[Excerpted text — start]

CAD Package
CAD or Computer Aided Design is a computer technology which is very useful to draw a solid model, modification, visualize and documentation of 3D models. Geometric modelling concepts are used to code CAD packages.
Line (DDA Algorithm)
{
float x1,y1,x2,y2,L,del_x,del_y,x_new,y_new;
cout<<"Enter the Starting point: ";
cin>>x1>>y1;
cout<<"Enter the End point: ";
cin>>x2>>y2;
x=x2-x1;
y=y2-y1;
if (x>=y)
L=x;
else
L=y;
del_x=(x/L);
del_y=(y/L);
x_new=(x1+0.5);
y_new=(y1+0.5);
putpixel(320+x_new,-y_new+240,WHITE);
i=1;
while(i<=L)
{
x_new=x_new+del_x; a[i][0]=x_new;
y_new=y_new+del_y;a[i][1]=x_new; a[i][2]=1;
putpixel(x_new+320,-y_new+240,100);
i++;
}
}
Fig 1 Output of DDA Algorithm |
Circle (Midpoint Circle Algorithm)
A circle is a shape with all points the same distance from its center. Circle is an Ellipse, where both foci are at the same point (the centre). For generating Circle first of all generate 1st octant of circle (Fig.2). Remaining octants generating by using 1st octant coordinates with reflection functions. Reflections are about x-axis, y-axis and origin.
1. Get Parameter od Circle [get()]
This fuctions get the circle center and diameter values from the user. After getting circle data the first octant values were calculated from the origin. The coordinates values are stored in array here named as "a".
{
cout<<"Enter the circle center: ";
cin>>xc>>yc;
cout<<"Circle diameter: ";
cin>>d;
y=d/2;
putpixel(320,240+y,100);
f=1.25-y; i=0; x=0;
while(x<=y)
{
a[i][0]=x;
a[i][1]=y;
a[i][2]=1;
i++;
if(f<0)

[Excerpted text — finish]

Exercise tasks:
[1] From the text on CAD packages, retype the part that opens with the words containing "1. Get Parameter" and closes with "while(x<=y)".
[2] Answer these questions using the text on CAD packages:
(a) What concepts are used to code CAD packages?
(b) About what are the reflections made when generating the remaining octants of a circle?
(c) What name is given to the array that stores the coordinate values in the get() function?

[Data for review — start]

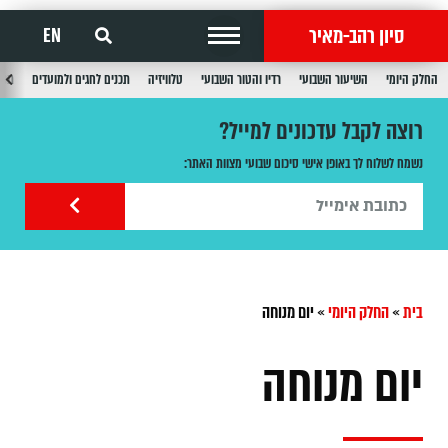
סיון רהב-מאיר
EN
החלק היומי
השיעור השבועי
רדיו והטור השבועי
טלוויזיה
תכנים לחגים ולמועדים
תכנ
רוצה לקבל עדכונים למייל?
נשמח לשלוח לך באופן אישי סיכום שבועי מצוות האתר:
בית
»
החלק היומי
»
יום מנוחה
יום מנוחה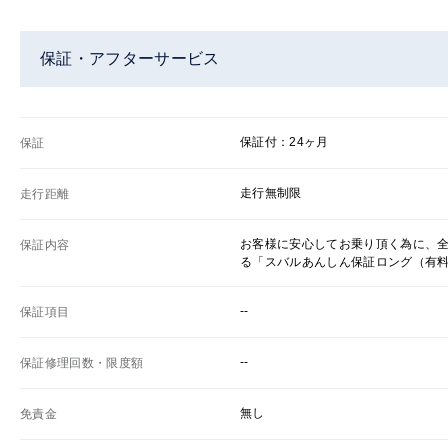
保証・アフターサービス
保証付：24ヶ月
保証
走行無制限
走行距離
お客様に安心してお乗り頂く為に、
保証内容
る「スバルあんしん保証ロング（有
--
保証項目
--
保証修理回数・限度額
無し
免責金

[Data for review — finish]
[Data for review — start]

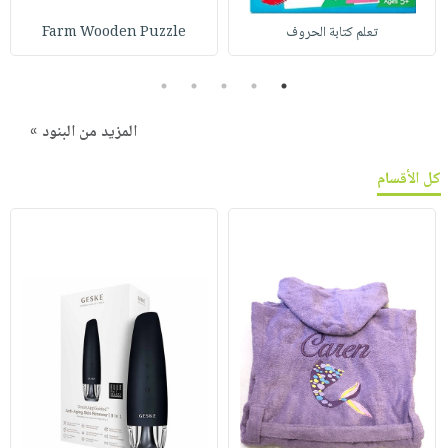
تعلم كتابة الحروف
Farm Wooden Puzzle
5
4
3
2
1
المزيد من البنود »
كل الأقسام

[Data for review — finish]

Responses to the tasks:
[1]
1. Get Parameter od Circle [get()]
This fuctions get the circle center and diameter values from the user. After getting circle data the first octant values were calculated from the origin. The coordinates values are stored in array here named as "a".
{
cout<<"Enter the circle center: ";
cin>>xc>>yc;
cout<<"Circle diameter: ";
cin>>d;
y=d/2;
putpixel(320,240+y,100);
f=1.25-y; i=0; x=0;
while(x<=y)

[2]
(a) Geometric modelling concepts.
(b) The x-axis, the y-axis and the origin.
(c) "a"